*Activity*:
Write out the text of every record below word for word, leaving out the pictures.

Records taken from a dataset:
-.-.-
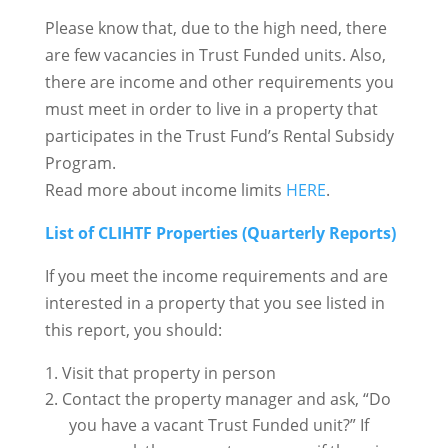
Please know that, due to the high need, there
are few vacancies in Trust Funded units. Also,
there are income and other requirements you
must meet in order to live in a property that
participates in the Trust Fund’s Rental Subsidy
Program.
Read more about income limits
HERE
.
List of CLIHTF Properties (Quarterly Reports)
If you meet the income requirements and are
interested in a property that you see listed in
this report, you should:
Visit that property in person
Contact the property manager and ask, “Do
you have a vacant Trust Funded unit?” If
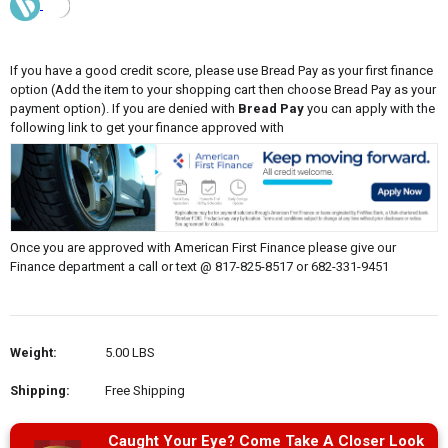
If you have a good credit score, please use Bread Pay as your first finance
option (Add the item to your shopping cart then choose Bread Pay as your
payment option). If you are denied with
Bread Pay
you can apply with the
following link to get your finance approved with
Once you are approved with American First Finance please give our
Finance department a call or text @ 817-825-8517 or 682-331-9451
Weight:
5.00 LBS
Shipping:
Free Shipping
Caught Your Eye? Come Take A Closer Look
-.-.-
*Task output*:
Please know that, due to the high need, there
are few vacancies in Trust Funded units. Also,
there are income and other requirements you
must meet in order to live in a property that
participates in the Trust Fund’s Rental Subsidy
Program.
Read more about income limits
HERE
.
List of CLIHTF Properties (Quarterly Reports)
If you meet the income requirements and are
interested in a property that you see listed in
this report, you should:
Visit that property in person
Contact the property manager and ask, “Do
you have a vacant Trust Funded unit?” If
If you have a good credit score, please use Bread Pay as your first finance
option (Add the item to your shopping cart then choose Bread Pay as your
payment option). If you are denied with
Bread Pay
you can apply with the
following link to get your finance approved with
Once you are approved with American First Finance please give our
Finance department a call or text @ 817-825-8517 or 682-331-9451
Weight:
5.00 LBS
Shipping:
Free Shipping
Caught Your Eye? Come Take A Closer Look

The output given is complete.